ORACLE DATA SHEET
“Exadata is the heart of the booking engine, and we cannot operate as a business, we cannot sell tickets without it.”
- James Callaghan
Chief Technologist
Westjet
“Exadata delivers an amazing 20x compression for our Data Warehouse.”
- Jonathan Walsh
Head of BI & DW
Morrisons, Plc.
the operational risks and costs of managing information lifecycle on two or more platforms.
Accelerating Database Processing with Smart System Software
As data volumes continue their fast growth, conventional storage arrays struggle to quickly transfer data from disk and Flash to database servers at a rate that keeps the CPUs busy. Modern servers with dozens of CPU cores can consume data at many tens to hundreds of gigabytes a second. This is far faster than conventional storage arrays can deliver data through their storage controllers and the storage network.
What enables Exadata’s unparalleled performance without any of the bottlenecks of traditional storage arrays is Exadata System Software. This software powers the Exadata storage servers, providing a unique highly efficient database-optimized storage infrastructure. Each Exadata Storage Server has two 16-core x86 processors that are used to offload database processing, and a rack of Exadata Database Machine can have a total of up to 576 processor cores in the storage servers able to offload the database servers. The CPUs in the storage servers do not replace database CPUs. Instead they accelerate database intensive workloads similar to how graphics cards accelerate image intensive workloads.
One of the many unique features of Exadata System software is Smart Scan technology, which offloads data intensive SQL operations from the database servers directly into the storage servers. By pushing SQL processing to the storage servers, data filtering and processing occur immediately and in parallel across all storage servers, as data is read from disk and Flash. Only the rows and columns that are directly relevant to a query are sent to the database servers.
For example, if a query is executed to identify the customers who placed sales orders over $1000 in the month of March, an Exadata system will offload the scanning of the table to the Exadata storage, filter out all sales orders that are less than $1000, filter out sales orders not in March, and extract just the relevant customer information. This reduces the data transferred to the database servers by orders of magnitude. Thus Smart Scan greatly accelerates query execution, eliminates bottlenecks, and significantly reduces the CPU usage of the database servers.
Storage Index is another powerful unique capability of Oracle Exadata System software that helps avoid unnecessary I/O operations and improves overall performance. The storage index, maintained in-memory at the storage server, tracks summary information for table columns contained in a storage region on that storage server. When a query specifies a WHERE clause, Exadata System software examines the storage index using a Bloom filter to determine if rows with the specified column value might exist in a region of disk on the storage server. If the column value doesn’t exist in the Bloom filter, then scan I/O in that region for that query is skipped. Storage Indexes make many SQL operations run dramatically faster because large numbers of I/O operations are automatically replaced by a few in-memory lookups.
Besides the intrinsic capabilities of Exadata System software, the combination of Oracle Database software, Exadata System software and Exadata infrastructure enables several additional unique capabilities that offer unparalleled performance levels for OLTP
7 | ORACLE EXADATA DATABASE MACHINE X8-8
==
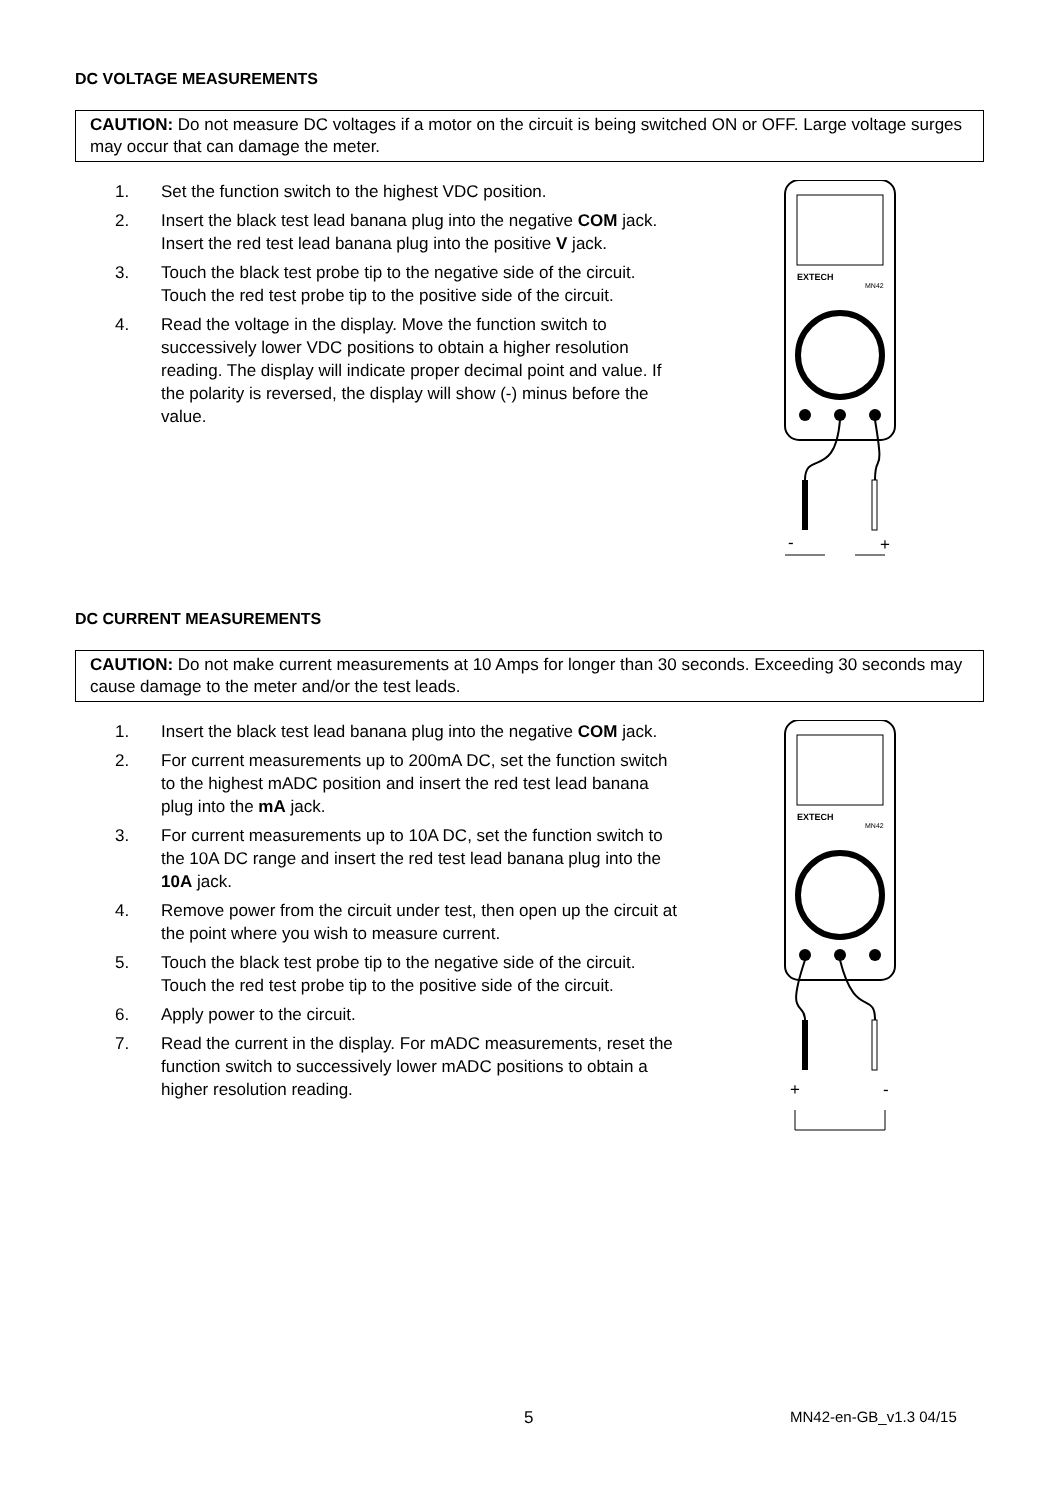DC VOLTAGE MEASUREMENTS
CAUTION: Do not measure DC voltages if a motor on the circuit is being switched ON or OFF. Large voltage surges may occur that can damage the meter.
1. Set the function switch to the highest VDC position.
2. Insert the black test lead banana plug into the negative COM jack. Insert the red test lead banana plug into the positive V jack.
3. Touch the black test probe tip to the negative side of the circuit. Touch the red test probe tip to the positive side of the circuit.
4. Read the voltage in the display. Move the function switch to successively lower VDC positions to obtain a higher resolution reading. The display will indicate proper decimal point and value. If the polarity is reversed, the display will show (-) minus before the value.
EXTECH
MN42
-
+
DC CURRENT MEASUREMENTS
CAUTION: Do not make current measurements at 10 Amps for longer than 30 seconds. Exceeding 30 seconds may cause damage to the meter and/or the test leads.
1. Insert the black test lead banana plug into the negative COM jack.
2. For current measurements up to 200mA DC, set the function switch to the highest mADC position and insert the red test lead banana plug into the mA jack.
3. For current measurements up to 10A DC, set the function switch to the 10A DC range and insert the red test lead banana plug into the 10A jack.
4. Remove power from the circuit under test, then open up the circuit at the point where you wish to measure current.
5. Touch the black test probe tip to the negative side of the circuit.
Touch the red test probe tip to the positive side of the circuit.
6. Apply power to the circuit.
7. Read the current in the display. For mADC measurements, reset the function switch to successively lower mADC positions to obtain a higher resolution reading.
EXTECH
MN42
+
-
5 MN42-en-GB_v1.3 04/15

● What is needed: Taking the line with "Head of BI & DW" as the first and the line with "What enables Exadata’s" as the last, retype that stretch of the data above exactly, with no other lines.

● Exercise output:
Head of BI & DW
Morrisons, Plc.
the operational risks and costs of managing information lifecycle on two or more platforms.
Accelerating Database Processing with Smart System Software
As data volumes continue their fast growth, conventional storage arrays struggle to quickly transfer data from disk and Flash to database servers at a rate that keeps the CPUs busy. Modern servers with dozens of CPU cores can consume data at many tens to hundreds of gigabytes a second. This is far faster than conventional storage arrays can deliver data through their storage controllers and the storage network.
What enables Exadata’s unparalleled performance without any of the bottlenecks of traditional storage arrays is Exadata System Software. This software powers the Exadata storage servers, providing a unique highly efficient database-optimized storage infrastructure. Each Exadata Storage Server has two 16-core x86 processors that are used to offload database processing, and a rack of Exadata Database Machine can have a total of up to 576 processor cores in the storage servers able to offload the database servers. The CPUs in the storage servers do not replace database CPUs. Instead they accelerate database intensive workloads similar to how graphics cards accelerate image intensive workloads.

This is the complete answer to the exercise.